[Listed entries — start]

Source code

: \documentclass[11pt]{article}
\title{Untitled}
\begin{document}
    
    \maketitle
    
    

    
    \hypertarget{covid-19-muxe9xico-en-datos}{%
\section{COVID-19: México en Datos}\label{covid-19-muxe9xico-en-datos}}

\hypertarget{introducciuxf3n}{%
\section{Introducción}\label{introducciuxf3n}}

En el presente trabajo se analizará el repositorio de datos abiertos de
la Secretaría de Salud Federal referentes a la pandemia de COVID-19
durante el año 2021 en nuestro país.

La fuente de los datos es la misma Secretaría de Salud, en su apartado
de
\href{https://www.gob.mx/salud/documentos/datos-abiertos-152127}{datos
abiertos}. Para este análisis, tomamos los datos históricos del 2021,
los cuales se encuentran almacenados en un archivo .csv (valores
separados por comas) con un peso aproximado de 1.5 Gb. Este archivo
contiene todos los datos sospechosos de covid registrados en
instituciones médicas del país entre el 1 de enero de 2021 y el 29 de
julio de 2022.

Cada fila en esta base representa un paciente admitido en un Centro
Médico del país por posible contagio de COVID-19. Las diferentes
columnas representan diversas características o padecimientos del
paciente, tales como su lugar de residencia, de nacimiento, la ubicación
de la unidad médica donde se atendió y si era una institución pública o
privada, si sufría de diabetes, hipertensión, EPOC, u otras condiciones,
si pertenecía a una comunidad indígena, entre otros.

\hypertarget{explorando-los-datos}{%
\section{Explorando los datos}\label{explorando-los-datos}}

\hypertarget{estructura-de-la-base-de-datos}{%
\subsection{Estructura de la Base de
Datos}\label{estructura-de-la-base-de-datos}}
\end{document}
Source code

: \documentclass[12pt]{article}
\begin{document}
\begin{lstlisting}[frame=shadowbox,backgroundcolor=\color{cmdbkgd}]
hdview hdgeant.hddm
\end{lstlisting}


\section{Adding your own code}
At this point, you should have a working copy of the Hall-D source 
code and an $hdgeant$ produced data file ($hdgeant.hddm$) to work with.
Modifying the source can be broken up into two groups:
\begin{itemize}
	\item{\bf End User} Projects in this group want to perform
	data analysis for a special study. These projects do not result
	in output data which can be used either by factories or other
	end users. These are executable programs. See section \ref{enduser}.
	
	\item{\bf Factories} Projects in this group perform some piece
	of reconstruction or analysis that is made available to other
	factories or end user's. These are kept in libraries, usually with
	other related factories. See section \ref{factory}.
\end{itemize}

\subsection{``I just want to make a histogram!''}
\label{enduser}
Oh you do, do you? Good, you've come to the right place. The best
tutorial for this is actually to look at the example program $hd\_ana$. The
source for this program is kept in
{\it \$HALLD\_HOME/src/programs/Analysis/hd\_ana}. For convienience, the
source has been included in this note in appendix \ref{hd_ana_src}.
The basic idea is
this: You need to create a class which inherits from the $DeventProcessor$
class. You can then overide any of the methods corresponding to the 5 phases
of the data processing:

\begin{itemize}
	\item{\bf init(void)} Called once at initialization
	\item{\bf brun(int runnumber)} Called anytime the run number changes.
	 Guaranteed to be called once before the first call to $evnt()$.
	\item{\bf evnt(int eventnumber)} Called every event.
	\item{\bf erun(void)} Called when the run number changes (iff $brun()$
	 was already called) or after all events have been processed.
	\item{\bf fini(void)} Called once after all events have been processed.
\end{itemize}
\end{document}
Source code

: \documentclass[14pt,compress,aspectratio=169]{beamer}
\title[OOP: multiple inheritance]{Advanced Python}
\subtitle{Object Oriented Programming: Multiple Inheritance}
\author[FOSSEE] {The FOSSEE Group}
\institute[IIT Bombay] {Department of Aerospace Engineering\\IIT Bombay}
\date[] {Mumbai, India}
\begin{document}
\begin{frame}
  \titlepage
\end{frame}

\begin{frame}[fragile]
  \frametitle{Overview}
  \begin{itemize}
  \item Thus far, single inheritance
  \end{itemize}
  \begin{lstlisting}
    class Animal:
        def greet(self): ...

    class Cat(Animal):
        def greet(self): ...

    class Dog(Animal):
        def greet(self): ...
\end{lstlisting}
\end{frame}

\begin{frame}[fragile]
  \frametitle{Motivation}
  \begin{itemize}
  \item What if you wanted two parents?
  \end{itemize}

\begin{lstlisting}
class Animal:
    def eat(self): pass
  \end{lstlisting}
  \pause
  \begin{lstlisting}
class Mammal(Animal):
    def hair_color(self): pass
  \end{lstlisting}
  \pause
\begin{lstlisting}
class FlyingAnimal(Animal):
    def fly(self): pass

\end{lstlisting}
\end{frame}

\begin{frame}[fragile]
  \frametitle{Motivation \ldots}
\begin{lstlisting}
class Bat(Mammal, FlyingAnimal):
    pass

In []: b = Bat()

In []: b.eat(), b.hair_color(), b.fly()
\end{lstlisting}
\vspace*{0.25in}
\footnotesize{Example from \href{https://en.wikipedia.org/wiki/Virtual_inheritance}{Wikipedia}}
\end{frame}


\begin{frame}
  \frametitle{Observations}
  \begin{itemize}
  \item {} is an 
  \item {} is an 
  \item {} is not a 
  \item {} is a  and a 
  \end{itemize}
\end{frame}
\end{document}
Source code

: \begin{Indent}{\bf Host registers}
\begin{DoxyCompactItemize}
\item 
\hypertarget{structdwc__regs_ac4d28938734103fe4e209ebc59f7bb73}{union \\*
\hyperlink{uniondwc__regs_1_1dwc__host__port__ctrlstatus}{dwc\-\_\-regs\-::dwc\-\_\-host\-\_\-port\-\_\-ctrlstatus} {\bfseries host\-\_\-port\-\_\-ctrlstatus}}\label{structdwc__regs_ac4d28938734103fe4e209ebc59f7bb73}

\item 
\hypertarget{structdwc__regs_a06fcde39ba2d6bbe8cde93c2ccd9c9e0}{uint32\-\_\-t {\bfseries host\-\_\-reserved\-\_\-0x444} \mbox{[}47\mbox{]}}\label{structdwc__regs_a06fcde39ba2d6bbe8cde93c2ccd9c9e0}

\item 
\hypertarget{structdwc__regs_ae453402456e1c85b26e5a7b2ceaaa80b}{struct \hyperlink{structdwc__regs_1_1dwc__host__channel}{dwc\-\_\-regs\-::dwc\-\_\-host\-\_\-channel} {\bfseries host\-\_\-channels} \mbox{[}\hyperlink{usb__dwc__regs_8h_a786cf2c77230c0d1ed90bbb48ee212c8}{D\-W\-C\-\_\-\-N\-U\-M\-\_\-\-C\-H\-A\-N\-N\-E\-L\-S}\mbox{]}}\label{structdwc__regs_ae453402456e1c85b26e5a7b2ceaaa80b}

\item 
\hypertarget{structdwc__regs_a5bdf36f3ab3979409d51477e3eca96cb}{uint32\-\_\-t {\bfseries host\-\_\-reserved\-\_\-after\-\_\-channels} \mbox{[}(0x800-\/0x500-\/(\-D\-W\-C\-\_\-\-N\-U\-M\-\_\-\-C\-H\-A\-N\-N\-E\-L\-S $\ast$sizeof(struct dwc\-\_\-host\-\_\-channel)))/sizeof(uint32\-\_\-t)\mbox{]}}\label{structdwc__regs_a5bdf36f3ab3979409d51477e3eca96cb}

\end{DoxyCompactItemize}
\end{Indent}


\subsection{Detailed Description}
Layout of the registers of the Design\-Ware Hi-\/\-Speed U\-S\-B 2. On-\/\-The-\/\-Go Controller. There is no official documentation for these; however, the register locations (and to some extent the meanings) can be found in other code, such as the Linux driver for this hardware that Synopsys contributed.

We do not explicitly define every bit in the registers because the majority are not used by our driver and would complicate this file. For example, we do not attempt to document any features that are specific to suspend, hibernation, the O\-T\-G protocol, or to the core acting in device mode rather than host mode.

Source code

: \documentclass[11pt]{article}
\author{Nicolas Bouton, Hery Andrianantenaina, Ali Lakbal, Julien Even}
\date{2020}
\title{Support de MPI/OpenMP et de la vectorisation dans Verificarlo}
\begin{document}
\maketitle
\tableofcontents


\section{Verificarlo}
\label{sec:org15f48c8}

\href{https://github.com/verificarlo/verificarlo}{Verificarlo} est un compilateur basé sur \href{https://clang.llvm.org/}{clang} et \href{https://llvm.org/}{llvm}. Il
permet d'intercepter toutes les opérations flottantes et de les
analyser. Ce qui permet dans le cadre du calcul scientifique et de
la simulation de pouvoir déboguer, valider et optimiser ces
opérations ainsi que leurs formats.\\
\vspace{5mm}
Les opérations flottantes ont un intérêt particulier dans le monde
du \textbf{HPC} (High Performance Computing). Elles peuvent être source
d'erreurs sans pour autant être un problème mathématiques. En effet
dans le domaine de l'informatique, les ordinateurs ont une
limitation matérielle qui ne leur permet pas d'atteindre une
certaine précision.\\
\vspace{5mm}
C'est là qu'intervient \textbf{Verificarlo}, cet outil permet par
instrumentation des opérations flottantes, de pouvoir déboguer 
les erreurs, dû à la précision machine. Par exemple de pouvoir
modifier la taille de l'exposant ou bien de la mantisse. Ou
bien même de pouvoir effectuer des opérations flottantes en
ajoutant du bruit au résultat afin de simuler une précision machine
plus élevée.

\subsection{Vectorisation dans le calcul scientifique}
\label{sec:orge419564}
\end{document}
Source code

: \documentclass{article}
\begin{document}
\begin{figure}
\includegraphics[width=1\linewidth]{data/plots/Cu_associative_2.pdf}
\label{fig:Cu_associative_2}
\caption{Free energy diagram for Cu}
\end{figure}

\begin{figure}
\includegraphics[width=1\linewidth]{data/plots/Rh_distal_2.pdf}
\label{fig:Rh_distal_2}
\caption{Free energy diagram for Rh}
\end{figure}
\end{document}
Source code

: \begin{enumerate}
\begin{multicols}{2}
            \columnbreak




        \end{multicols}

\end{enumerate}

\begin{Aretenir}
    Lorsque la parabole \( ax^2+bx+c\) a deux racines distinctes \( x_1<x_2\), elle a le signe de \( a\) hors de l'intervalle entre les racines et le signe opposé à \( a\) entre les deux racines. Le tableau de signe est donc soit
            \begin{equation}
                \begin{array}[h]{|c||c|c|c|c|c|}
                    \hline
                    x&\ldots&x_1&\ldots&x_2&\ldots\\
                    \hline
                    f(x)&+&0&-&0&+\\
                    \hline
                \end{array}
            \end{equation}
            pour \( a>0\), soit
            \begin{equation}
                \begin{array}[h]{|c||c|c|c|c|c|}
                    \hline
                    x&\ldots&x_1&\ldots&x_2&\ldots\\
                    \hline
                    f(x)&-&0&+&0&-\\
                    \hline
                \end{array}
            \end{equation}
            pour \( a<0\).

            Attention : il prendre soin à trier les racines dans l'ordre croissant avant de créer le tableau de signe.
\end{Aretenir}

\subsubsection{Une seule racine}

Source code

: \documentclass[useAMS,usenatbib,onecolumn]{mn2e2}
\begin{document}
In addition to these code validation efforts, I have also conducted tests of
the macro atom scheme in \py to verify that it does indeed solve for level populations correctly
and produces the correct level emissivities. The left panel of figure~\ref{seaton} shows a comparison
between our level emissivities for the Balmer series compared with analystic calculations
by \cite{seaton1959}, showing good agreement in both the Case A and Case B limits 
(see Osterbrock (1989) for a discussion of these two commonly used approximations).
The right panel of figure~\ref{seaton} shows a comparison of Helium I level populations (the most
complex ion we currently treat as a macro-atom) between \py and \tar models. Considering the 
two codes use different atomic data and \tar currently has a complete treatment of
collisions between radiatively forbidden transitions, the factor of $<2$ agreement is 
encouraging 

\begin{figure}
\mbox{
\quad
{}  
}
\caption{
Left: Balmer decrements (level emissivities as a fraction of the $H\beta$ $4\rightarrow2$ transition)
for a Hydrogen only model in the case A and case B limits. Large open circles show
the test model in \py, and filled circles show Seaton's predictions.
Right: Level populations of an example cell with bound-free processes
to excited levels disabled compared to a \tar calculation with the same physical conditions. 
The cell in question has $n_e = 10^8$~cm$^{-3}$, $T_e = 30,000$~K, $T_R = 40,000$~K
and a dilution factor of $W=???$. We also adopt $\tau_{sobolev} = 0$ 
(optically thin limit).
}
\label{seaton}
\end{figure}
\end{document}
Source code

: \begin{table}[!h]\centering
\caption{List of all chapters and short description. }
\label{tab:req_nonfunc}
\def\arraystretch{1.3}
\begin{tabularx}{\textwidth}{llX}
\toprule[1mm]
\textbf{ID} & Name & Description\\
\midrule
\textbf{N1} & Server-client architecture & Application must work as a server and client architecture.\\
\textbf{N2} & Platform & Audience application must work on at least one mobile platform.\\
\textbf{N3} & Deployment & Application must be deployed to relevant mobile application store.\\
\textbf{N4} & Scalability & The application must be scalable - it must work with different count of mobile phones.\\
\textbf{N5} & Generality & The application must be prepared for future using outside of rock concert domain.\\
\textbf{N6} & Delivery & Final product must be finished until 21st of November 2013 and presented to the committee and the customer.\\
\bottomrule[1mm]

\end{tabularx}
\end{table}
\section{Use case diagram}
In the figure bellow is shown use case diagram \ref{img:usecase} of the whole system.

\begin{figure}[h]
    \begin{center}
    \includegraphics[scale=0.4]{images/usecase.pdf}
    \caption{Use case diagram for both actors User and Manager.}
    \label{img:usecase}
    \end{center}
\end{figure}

[Listed entries — finish]

*What the task requires*. Of the lines above, retype only those from the line containing "la Secretaría de" through the line containing "de la unidad", including both, exactly.

*Answer for the task*.
la Secretaría de Salud Federal referentes a la pandemia de COVID-19
durante el año 2021 en nuestro país.

La fuente de los datos es la misma Secretaría de Salud, en su apartado
de
\href{https://www.gob.mx/salud/documentos/datos-abiertos-152127}{datos
abiertos}. Para este análisis, tomamos los datos históricos del 2021,
los cuales se encuentran almacenados en un archivo .csv (valores
separados por comas) con un peso aproximado de 1.5 Gb. Este archivo
contiene todos los datos sospechosos de covid registrados en
instituciones médicas del país entre el 1 de enero de 2021 y el 29 de
julio de 2022.

Cada fila en esta base representa un paciente admitido en un Centro
Médico del país por posible contagio de COVID-19. Las diferentes
columnas representan diversas características o padecimientos del
paciente, tales como su lugar de residencia, de nacimiento, la ubicación
de la unidad médica donde se atendió y si era una institución pública o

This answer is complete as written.